Again the Roman trumpets were blown shrill and piercing, and a centurion stepping forward a little way in front of the advanced manipule, shouted at the pitch of his voice,
"Thus perish all the messengers of parricides and traitors!"
Excited, almost beyond his powers of endurance, by what he beheld and heard, the fierce traitor writhed in his hiding place, not sixty paces distant from the speaker, and gnashed his teeth in impotent malignity. His fingers griped the tough shaft of his massive pilum, as if they would have left their prints in the close-grained ash.
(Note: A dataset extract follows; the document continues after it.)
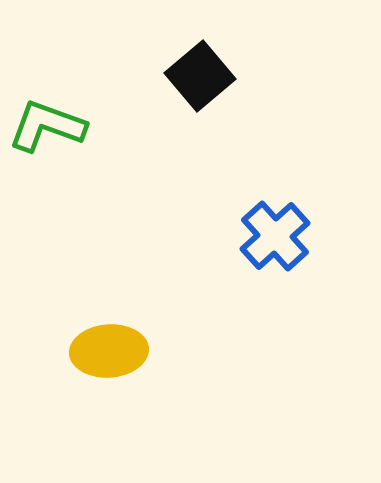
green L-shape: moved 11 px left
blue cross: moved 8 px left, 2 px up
While that ferocious spirit was yet strong within him, the wretched freedman, half frenzied doubtless by his tortures, lifted his voice in a wild cry on his master—
"Catiline! Catiline!" he shrieked so thrillingly that every man in both camps heard every syllable distinct and clear. "Chærea calls on Catiline. Help! save! Avenge! Catiline! Catiline!"
A loud hoarse laugh burst from the Roman legionaries, and the centurion shouted in derision.
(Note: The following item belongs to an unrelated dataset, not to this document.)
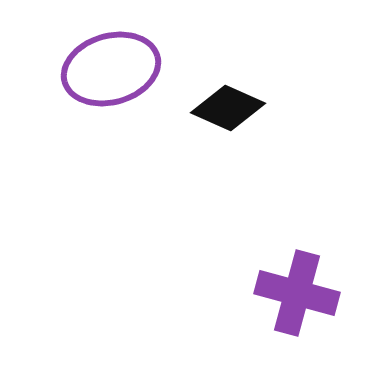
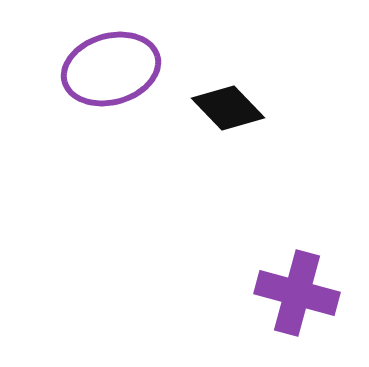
black diamond: rotated 22 degrees clockwise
But at that instant the desperate spectator of that horrid scene sprang to his feet reckless, and shouting, as he leaped into the circle of bright radiance,
"Catiline hears Chærea, and delivers,"—hurled his massive javelin with deadly aim at his tortured servant.
It was the first blow Catiline ever dealt in mercy, and mercifully did it perform its errand.
The broad head was buried in the naked breast of the victim, and with one sob, one shudder, the spirit was released from the tortured clay.